But there are four factors that changes the result of kamma. This is a concept developed after Abhidhamma texts. In Vibhaṅgapāḷi » Ñāṇavibhaṅgo, these facts are accounted and further explained in aṭṭhakatā.

  1. Gati - (re)birth
  2. Upadhi - body appearance
  3. Kāla - time
  4. Payoga - effort

And these can affect both fortunate and unfortunate ways.
See atītānāgatapaccuppannānaṃ kammasamādānāna (the knowledge as it really is by way of cause, by way of root, of the resultant of past, future and present actions that are performed)

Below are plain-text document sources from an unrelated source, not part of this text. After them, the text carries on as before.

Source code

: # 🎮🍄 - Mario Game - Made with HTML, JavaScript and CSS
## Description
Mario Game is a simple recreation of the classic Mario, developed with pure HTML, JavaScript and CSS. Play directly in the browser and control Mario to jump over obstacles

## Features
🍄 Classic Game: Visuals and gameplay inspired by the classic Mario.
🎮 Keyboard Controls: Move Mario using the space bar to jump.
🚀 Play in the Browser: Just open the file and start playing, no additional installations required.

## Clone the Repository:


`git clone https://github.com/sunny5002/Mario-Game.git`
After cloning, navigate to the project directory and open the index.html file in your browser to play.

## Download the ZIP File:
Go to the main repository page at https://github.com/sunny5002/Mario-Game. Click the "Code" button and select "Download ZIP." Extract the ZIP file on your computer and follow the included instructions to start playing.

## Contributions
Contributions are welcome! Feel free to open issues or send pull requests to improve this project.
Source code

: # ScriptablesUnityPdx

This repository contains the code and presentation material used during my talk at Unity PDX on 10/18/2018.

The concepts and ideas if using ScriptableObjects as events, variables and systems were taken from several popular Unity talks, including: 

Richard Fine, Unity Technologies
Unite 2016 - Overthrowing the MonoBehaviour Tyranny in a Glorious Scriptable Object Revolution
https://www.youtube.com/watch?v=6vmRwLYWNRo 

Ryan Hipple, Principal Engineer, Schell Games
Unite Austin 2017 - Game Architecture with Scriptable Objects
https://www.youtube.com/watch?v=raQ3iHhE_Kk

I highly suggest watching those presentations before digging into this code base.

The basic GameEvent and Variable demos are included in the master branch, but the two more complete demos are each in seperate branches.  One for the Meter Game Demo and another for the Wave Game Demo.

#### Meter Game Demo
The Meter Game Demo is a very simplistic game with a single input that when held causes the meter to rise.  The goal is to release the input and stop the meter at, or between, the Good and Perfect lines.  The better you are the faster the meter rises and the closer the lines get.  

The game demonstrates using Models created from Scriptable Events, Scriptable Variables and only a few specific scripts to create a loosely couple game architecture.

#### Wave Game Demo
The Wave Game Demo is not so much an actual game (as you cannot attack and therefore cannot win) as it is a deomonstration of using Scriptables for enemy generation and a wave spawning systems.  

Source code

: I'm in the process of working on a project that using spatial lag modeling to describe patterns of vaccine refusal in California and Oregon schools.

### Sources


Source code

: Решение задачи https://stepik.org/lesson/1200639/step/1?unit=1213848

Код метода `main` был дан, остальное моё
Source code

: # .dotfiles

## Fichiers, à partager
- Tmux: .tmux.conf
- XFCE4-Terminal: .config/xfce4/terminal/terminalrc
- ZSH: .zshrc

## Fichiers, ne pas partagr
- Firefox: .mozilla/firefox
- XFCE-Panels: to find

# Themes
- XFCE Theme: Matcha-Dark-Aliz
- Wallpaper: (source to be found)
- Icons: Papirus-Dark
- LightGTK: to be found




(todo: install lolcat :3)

There are some bad actions performed, which, prevented by fortunate rebirth, do not mature; there are some bad actions performed, which, prevented by a fortunate body, do not mature; there are some bad actions performed, which, prevented by fortunate time, do not mature; there are some bad actions performed, which, prevented by fortunate effort, do not mature.
There are some bad actions performed, which, because of unfortunate rebirth, do mature; there are some bad actions performed, which, because of an unfortunate body, do mature; there are some bad actions performed, which, because of unfortunate time, do mature; there are some bad actions performed, which, because of unfortunate effort, do mature.
There are some sound actions performed, which, prevented by unfortunate rebirth, do not mature; there are some sound actions performed, which, prevented by an unfortunate body, do not mature; there are some sound actions performed, which, prevented by unfortunate time, do not mature; there are some sound actions performed, which, prevented by unfortunate effort, do not mature.
There are some sound actions performed, which, because of fortunate rebirth, do mature; there are some sound actions performed, which, because of a fortunate body, do mature; there are some sound actions performed, which, because of fortunate time, do mature; there are some sound actions performed, which, because of fortunate effort, do mature; that which therein is wisdom, understanding, absence of delusion, truth investigation, right view. This is the Tathāgata’s knowledge as it really is by way of cause, by way of root of the resultant of past, future and present actions that are performed (U. Thittila trnsln).